#### Your goal
What you return should match the records below exactly.

|---|

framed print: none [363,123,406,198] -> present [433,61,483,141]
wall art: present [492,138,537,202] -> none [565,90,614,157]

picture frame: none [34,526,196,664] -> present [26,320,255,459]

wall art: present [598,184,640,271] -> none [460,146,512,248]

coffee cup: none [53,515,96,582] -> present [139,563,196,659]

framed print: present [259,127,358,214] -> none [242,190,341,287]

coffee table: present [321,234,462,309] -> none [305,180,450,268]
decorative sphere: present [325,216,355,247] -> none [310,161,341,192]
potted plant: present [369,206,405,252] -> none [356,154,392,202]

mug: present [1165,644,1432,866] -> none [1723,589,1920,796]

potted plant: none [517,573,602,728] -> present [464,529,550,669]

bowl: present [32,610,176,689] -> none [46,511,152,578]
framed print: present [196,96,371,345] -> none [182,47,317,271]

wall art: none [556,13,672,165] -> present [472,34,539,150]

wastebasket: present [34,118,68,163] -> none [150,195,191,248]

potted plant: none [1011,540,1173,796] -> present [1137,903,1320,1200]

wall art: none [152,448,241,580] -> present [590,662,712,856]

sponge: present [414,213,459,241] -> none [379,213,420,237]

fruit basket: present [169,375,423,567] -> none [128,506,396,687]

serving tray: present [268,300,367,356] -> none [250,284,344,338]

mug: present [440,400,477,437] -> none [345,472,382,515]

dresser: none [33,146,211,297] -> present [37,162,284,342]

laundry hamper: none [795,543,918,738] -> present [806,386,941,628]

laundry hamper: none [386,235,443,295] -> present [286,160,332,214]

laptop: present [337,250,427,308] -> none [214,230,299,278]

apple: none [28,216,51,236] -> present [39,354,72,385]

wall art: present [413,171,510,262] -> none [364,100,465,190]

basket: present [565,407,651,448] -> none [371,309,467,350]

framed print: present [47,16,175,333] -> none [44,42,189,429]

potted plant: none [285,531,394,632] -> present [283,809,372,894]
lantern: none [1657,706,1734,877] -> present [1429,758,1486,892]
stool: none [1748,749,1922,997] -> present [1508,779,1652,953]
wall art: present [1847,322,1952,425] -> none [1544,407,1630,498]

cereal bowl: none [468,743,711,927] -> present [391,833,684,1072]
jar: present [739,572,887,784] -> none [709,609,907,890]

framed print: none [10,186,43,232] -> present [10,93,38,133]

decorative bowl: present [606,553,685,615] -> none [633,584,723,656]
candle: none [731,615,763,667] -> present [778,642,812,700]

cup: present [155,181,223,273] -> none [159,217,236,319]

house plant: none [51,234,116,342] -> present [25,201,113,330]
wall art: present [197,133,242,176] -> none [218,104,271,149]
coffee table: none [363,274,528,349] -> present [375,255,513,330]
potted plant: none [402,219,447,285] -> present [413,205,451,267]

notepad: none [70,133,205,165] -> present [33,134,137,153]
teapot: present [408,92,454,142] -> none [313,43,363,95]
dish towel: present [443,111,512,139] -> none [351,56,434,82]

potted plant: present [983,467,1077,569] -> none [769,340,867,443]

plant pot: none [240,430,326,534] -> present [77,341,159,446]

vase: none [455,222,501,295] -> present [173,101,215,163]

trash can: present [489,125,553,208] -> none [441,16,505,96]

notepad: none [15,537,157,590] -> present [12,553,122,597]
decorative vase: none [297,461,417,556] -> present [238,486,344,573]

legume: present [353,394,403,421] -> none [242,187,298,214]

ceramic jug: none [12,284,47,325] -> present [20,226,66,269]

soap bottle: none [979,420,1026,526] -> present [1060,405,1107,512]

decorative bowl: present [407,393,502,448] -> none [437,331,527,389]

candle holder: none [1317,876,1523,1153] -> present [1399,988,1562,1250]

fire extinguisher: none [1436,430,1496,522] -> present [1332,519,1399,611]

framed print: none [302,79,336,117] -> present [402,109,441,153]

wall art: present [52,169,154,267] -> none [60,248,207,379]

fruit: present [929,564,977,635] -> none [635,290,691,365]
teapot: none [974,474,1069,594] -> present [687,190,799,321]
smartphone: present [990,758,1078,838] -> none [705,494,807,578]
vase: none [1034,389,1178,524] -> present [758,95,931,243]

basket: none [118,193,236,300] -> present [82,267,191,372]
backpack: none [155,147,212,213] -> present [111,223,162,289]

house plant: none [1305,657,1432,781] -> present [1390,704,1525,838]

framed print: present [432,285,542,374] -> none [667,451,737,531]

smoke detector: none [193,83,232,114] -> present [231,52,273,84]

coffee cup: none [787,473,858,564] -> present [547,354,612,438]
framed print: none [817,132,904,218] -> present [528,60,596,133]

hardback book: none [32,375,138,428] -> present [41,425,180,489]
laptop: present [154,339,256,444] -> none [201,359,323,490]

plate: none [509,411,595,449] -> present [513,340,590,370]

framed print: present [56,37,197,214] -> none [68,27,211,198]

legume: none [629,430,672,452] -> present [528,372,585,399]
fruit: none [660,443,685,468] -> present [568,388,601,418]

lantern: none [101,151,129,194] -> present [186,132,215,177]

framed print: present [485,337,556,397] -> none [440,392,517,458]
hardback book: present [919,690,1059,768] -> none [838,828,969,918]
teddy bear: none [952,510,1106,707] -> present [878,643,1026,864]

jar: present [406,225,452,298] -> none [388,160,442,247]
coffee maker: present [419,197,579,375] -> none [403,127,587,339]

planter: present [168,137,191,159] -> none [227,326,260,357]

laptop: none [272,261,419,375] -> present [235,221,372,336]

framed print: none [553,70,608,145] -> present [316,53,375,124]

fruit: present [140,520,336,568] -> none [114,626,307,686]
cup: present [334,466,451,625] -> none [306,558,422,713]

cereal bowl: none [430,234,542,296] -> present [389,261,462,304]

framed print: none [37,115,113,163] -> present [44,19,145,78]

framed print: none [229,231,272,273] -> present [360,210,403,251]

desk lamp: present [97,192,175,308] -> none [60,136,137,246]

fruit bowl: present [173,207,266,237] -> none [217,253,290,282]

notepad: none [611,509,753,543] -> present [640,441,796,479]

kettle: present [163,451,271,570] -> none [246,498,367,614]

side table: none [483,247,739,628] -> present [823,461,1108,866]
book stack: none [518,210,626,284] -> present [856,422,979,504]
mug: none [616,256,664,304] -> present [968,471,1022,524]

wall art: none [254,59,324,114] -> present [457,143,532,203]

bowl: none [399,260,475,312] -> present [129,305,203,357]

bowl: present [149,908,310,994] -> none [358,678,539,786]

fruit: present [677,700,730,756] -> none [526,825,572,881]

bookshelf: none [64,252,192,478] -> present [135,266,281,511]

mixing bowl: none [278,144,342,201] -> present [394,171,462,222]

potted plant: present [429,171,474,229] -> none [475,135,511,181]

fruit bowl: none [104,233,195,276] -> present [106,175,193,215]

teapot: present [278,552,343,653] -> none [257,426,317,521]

|---|

#### Answer area
framed print: none [363,123,406,198] -> present [433,61,483,141]
wall art: present [492,138,537,202] -> none [565,90,614,157]

picture frame: none [34,526,196,664] -> present [26,320,255,459]

wall art: present [598,184,640,271] -> none [460,146,512,248]

coffee cup: none [53,515,96,582] -> present [139,563,196,659]

framed print: present [259,127,358,214] -> none [242,190,341,287]

coffee table: present [321,234,462,309] -> none [305,180,450,268]
decorative sphere: present [325,216,355,247] -> none [310,161,341,192]
potted plant: present [369,206,405,252] -> none [356,154,392,202]

mug: present [1165,644,1432,866] -> none [1723,589,1920,796]

potted plant: none [517,573,602,728] -> present [464,529,550,669]

bowl: present [32,610,176,689] -> none [46,511,152,578]
framed print: present [196,96,371,345] -> none [182,47,317,271]

wall art: none [556,13,672,165] -> present [472,34,539,150]

wastebasket: present [34,118,68,163] -> none [150,195,191,248]

potted plant: none [1011,540,1173,796] -> present [1137,903,1320,1200]

wall art: none [152,448,241,580] -> present [590,662,712,856]

sponge: present [414,213,459,241] -> none [379,213,420,237]

fruit basket: present [169,375,423,567] -> none [128,506,396,687]

serving tray: present [268,300,367,356] -> none [250,284,344,338]

mug: present [440,400,477,437] -> none [345,472,382,515]

dresser: none [33,146,211,297] -> present [37,162,284,342]

laundry hamper: none [795,543,918,738] -> present [806,386,941,628]

laundry hamper: none [386,235,443,295] -> present [286,160,332,214]

laptop: present [337,250,427,308] -> none [214,230,299,278]

apple: none [28,216,51,236] -> present [39,354,72,385]

wall art: present [413,171,510,262] -> none [364,100,465,190]

basket: present [565,407,651,448] -> none [371,309,467,350]

framed print: present [47,16,175,333] -> none [44,42,189,429]

potted plant: none [285,531,394,632] -> present [283,809,372,894]
lantern: none [1657,706,1734,877] -> present [1429,758,1486,892]
stool: none [1748,749,1922,997] -> present [1508,779,1652,953]
wall art: present [1847,322,1952,425] -> none [1544,407,1630,498]

cereal bowl: none [468,743,711,927] -> present [391,833,684,1072]
jar: present [739,572,887,784] -> none [709,609,907,890]

framed print: none [10,186,43,232] -> present [10,93,38,133]

decorative bowl: present [606,553,685,615] -> none [633,584,723,656]
candle: none [731,615,763,667] -> present [778,642,812,700]

cup: present [155,181,223,273] -> none [159,217,236,319]

house plant: none [51,234,116,342] -> present [25,201,113,330]
wall art: present [197,133,242,176] -> none [218,104,271,149]
coffee table: none [363,274,528,349] -> present [375,255,513,330]
potted plant: none [402,219,447,285] -> present [413,205,451,267]

notepad: none [70,133,205,165] -> present [33,134,137,153]
teapot: present [408,92,454,142] -> none [313,43,363,95]
dish towel: present [443,111,512,139] -> none [351,56,434,82]

potted plant: present [983,467,1077,569] -> none [769,340,867,443]

plant pot: none [240,430,326,534] -> present [77,341,159,446]

vase: none [455,222,501,295] -> present [173,101,215,163]

trash can: present [489,125,553,208] -> none [441,16,505,96]

notepad: none [15,537,157,590] -> present [12,553,122,597]
decorative vase: none [297,461,417,556] -> present [238,486,344,573]

legume: present [353,394,403,421] -> none [242,187,298,214]

ceramic jug: none [12,284,47,325] -> present [20,226,66,269]

soap bottle: none [979,420,1026,526] -> present [1060,405,1107,512]

decorative bowl: present [407,393,502,448] -> none [437,331,527,389]

candle holder: none [1317,876,1523,1153] -> present [1399,988,1562,1250]

fire extinguisher: none [1436,430,1496,522] -> present [1332,519,1399,611]

framed print: none [302,79,336,117] -> present [402,109,441,153]

wall art: present [52,169,154,267] -> none [60,248,207,379]

fruit: present [929,564,977,635] -> none [635,290,691,365]
teapot: none [974,474,1069,594] -> present [687,190,799,321]
smartphone: present [990,758,1078,838] -> none [705,494,807,578]
vase: none [1034,389,1178,524] -> present [758,95,931,243]

basket: none [118,193,236,300] -> present [82,267,191,372]
backpack: none [155,147,212,213] -> present [111,223,162,289]

house plant: none [1305,657,1432,781] -> present [1390,704,1525,838]

framed print: present [432,285,542,374] -> none [667,451,737,531]

smoke detector: none [193,83,232,114] -> present [231,52,273,84]

coffee cup: none [787,473,858,564] -> present [547,354,612,438]
framed print: none [817,132,904,218] -> present [528,60,596,133]

hardback book: none [32,375,138,428] -> present [41,425,180,489]
laptop: present [154,339,256,444] -> none [201,359,323,490]

plate: none [509,411,595,449] -> present [513,340,590,370]

framed print: present [56,37,197,214] -> none [68,27,211,198]

legume: none [629,430,672,452] -> present [528,372,585,399]
fruit: none [660,443,685,468] -> present [568,388,601,418]

lantern: none [101,151,129,194] -> present [186,132,215,177]

framed print: present [485,337,556,397] -> none [440,392,517,458]
hardback book: present [919,690,1059,768] -> none [838,828,969,918]
teddy bear: none [952,510,1106,707] -> present [878,643,1026,864]

jar: present [406,225,452,298] -> none [388,160,442,247]
coffee maker: present [419,197,579,375] -> none [403,127,587,339]

planter: present [168,137,191,159] -> none [227,326,260,357]

laptop: none [272,261,419,375] -> present [235,221,372,336]

framed print: none [553,70,608,145] -> present [316,53,375,124]

fruit: present [140,520,336,568] -> none [114,626,307,686]
cup: present [334,466,451,625] -> none [306,558,422,713]

cereal bowl: none [430,234,542,296] -> present [389,261,462,304]

framed print: none [37,115,113,163] -> present [44,19,145,78]

framed print: none [229,231,272,273] -> present [360,210,403,251]

desk lamp: present [97,192,175,308] -> none [60,136,137,246]

fruit bowl: present [173,207,266,237] -> none [217,253,290,282]

notepad: none [611,509,753,543] -> present [640,441,796,479]

kettle: present [163,451,271,570] -> none [246,498,367,614]

side table: none [483,247,739,628] -> present [823,461,1108,866]
book stack: none [518,210,626,284] -> present [856,422,979,504]
mug: none [616,256,664,304] -> present [968,471,1022,524]

wall art: none [254,59,324,114] -> present [457,143,532,203]

bowl: none [399,260,475,312] -> present [129,305,203,357]

bowl: present [149,908,310,994] -> none [358,678,539,786]

fruit: present [677,700,730,756] -> none [526,825,572,881]

bookshelf: none [64,252,192,478] -> present [135,266,281,511]

mixing bowl: none [278,144,342,201] -> present [394,171,462,222]

potted plant: present [429,171,474,229] -> none [475,135,511,181]

fruit bowl: none [104,233,195,276] -> present [106,175,193,215]

teapot: present [278,552,343,653] -> none [257,426,317,521]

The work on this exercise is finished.